I rediscovered the draft of this, and I managed to burn rubber to get it typed. We'll see about the last square: a few ideas came to mind while I was taking a long walk, so I might be able to bang something out in the next two days, but I can't make an guarantees.
Prompt: one more night
Pairing: Klingsor/OFC)
Word count: 755
NOTE: Set before the events of Richard Wagner's opera "Parsifal" and inspired somewhat by the music video of Rammstein's "Rosenrot" (Till Lindemann would make an ideal Kling if there was ever a rock-opera based on the legend.
From nearly the moment they had set foot in the village square and received the greetings of the villagers, the girl had been eying Klingsor. The knights had come to offer the sacraments for the people, in lieu of a priest from Rome, and to offer what counsel they could in the short time in which they would linger here before moving on to the next village in need of a priest. And during the days in which they stayed, she had approached Klingsor specifically, more often than one would think necessary. And she had insisted that they had merely walked together alone in the forest. She spoke to him at length of Varan, her betrothed, a shepherd who had died, falling into a ravine while trying to rescue a lamb, and how Varan had already come into her bower in the night, without her father knowing it, and how she had planned to reveal to him their promises to each other.
"My father will beat me like a cart horse, if he knows," she said. "I should not have let him lay a hand upon me," she said, bowing her head in shame.
Klingsor reached out and tilted her face up to his. "No. There is no reason to feel ashamed. You could have done better, to have told your father of this promise sooner, but there is no shame in following your heart's desire."
She smiled up at him and put a hand on his. "You are so kind and warm, so different from the other knights."
He snorted. "I am as prickly at heart as a thorn bush, but I too have known the shame of not following one's heart."
"But you are a Knight of the Grail. You are called to a chaste life," she said.
"Does that vow make us any less men? Does it unman us? No, we still have our passions and our desires," he replied. "Our vows are only as strict as our desire to keep them."
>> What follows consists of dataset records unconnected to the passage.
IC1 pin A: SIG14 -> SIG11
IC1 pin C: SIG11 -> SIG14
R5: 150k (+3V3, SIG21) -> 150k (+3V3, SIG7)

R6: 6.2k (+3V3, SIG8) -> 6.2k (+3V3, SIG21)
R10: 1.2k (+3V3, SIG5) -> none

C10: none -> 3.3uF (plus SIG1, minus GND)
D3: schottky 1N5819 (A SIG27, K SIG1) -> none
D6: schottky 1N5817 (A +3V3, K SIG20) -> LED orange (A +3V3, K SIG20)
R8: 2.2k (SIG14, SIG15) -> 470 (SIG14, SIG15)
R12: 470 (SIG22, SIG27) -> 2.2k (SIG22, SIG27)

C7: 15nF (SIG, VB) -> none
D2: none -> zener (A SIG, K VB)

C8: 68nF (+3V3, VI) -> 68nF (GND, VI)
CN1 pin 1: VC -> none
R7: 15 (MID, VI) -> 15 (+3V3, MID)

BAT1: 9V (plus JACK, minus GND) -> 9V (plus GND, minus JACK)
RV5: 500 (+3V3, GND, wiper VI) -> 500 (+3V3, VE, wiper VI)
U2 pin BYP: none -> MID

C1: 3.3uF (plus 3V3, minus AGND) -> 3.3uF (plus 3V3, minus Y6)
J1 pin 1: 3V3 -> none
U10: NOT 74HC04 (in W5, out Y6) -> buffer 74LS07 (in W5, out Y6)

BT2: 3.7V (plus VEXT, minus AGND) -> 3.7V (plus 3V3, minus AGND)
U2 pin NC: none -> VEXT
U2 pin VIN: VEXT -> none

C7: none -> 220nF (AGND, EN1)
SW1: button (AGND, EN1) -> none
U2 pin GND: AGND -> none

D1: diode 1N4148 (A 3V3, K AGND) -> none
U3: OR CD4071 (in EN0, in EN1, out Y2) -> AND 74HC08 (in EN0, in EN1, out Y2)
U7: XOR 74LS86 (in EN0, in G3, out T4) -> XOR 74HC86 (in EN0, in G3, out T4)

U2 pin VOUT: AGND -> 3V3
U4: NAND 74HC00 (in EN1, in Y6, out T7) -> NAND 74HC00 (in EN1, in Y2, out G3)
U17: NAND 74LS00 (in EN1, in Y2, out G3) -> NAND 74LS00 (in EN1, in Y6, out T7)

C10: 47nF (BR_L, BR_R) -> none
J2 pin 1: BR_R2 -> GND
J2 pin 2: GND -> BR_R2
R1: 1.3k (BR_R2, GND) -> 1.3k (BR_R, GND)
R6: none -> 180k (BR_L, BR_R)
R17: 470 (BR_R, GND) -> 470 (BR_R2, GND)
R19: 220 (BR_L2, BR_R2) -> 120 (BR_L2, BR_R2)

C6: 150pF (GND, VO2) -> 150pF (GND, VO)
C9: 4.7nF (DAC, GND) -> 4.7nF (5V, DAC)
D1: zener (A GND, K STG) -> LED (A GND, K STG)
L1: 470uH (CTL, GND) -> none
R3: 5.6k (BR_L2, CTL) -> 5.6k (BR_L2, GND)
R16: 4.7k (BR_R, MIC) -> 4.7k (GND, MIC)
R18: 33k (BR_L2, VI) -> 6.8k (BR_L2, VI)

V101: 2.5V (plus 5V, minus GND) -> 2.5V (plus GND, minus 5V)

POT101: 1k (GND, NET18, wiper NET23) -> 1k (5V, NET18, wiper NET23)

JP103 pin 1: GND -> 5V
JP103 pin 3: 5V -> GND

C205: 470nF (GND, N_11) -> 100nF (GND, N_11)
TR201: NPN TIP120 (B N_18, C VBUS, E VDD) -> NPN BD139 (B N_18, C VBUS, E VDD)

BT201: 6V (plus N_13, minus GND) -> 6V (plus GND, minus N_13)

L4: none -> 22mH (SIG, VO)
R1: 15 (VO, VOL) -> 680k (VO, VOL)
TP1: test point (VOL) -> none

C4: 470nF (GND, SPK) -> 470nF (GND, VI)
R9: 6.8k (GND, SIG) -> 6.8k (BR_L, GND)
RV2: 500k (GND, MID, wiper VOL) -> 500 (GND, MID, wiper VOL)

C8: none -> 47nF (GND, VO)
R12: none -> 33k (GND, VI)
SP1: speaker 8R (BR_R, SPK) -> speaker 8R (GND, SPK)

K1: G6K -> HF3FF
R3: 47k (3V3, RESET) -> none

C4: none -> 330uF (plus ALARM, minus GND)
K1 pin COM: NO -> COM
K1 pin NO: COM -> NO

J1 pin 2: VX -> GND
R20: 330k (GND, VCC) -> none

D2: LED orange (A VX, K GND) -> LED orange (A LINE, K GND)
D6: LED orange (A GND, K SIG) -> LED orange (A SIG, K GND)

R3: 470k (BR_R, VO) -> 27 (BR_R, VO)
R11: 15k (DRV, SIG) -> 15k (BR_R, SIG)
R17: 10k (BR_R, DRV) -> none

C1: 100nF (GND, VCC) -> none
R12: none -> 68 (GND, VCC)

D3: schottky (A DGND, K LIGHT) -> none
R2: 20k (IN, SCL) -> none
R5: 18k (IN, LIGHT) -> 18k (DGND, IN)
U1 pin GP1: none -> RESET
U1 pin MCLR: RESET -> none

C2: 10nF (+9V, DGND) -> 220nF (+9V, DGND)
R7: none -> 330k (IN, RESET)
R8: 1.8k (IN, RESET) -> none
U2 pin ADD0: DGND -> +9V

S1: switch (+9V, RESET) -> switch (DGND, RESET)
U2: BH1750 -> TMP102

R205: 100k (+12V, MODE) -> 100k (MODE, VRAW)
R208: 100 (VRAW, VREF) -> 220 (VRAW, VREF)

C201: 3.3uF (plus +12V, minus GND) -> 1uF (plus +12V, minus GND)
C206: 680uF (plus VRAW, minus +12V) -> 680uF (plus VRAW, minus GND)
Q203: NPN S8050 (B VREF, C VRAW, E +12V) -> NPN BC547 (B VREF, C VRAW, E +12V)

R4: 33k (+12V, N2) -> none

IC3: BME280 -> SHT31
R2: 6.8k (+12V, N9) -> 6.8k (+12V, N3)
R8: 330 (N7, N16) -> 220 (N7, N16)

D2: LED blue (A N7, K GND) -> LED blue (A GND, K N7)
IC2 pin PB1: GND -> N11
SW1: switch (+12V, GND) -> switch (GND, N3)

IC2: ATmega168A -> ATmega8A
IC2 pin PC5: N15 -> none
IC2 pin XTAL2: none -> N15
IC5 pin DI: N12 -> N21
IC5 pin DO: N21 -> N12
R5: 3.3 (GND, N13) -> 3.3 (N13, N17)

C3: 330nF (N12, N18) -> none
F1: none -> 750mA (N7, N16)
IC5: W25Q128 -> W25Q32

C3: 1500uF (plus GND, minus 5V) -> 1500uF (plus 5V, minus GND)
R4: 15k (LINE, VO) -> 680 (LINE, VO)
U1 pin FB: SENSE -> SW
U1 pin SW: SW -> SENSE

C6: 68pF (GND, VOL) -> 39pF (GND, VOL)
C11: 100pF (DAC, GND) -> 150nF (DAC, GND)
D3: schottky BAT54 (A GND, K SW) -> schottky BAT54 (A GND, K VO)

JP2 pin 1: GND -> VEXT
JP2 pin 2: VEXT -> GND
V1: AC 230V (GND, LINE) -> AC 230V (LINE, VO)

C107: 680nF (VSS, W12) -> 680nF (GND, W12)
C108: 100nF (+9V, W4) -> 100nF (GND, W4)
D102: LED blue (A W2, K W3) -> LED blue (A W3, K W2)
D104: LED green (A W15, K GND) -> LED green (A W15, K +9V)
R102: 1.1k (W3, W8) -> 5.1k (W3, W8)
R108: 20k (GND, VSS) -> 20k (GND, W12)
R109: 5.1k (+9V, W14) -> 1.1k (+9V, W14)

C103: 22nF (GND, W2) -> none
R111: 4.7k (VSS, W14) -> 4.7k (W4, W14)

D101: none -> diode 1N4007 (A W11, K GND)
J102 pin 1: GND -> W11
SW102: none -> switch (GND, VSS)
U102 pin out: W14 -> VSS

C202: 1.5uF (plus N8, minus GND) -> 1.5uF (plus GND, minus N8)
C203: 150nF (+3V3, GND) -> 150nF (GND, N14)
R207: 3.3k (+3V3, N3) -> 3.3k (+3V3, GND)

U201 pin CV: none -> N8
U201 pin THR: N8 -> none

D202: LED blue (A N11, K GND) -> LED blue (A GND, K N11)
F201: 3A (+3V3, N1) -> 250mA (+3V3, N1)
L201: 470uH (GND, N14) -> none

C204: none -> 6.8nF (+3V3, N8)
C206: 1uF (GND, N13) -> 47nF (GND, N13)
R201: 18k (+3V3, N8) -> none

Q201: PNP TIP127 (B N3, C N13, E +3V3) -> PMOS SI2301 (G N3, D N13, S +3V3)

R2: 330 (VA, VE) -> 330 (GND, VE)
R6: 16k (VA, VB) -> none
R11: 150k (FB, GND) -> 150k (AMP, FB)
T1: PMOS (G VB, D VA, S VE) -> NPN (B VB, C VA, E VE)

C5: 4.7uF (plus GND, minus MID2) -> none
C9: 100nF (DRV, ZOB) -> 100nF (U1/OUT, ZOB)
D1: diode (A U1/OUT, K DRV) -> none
She looked at him oddly, and he should have guessed that she had started to set what would prove a snare for him.
He knew that Gurnemanz and the other knights had started to scrutinize his movements, but he gave them no mind. Let them be suspicious: he meant only to comfort this nigh widow.
The night before their last night in the village, the townsfolk celebrated the wedding of a young couple who had made their vows in the spring and who needed only the blessing of God and the Church, a blessing which Gurnemanz bestowed upon them, at a Mass at which Klingsor served as deacon. Through the ceremony, however, the servitor was hard put not to glance at Varan's widow, who had served as the bride's witness.
During the wedding feast, the widow approached Klingsor, asking him to dance with her. His heart wanted to accept, but he had to defer due to his vows: if he had a wife, he could dance with her, but as he lacked one, he could not, particularly with the eyes of his brother knights watching.
"What if you were to come to my cottage and dance with me to what music we can hear?" she said to him, her words muffled by the piper's tunes.
He chuckled and grinned at her. "If I were to come to your cottage in the night, it would be for something different from dancing."
She smiled, conspiratorially. "Dancing is not so different, except that you are on your feet."
"We speak the same language," he said.
At midnight, while the younger dancers still lingered and the knights retired to their camp, Klingsor did not join them. One of the squires reported that he had seen Klingsor departing with Varan's widow, and so the knights made haste to find their missing brother.
The squires reached the cottage first, beating in the door and rushing inside, where they found Klingsor lying with the widow.
"Cannot a man give a widow some measure of comfort when she seeks it?" he demanded/
Gurnemanz and Romhalt arrived moments later, moments too late: they heard the widow's angry screams and Klingsor's anguished yawps. They managed to separate the squires from the fallen knight but the damage had been done. Klingsor lay bloodied, in a swoon.
"There was no call for this! You have acted like ruffians, not like knights of the Lord," Gurnemanz snapped.
"Nor has Klingsor, hiding himself in this woman's bed," one of the squires retorted.
"And so you have acted like the Pharisees, who would have stoned the woman caught in adultery," Gurnemanz replied, solemnly, brooking no argument.